Un signal fort pour l’équité territoriale
Les autorités préfectorales affirment que des sessions de formation sur la sécurité électrique seront organisées pour les riverains. L’objectif est de prévenir les branchements anarchiques et de sensibiliser à la facturation prépayée, afin de garantir la viabilité financière du réseau à long terme.
Pour rappel, l’engagement présidentiel d’étendre l’électricité aux zones reculées figure parmi les piliers du Plan national de développement. Les observateurs voient dans l’avancement rapide d’Ewo et Mossaka une démonstration concrète de cette ambition d’équité territoriale soutenue par le chef de l’État.

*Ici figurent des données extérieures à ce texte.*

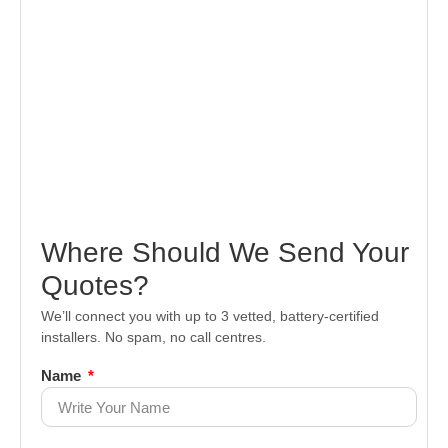
Where Should We Send Your
Quotes?
We’ll connect you with up to 3 vetted, battery-certified
installers. No spam, no call centres.
Name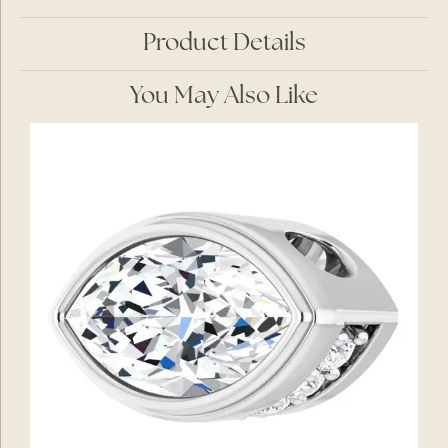
Product Details
You May Also Like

Les prochaines étapes comprennent l’installation des compteurs intelligents et la formation des agents de maintenance locaux. Selon le calendrier provisoire, les premières maisons d’Ewo devraient être éclairées avant les fêtes de fin d’année, tandis que Mossaka suivra au premier trimestre.
Au-delà des chiffres, la lumière attendue symbolise l’ouverture de nouvelles opportunités. Dans les rues sablonneuses, certains rêvent déjà de cybercafés, d’ateliers de soudure modernes et de soirées sportives retransmises en direct. Une promesse d’énergie qui, bientôt, pourrait transformer le quotidien de toute une région.
Les analystes du secteur rappellent toutefois l’importance d’un entretien régulier pour éviter la détérioration précoce des installations. Ils recommandent un mécanisme de financement participatif des communes afin que les recettes locales contribuent à la maintenance, garantissant ainsi la pérennité de l’investissement national.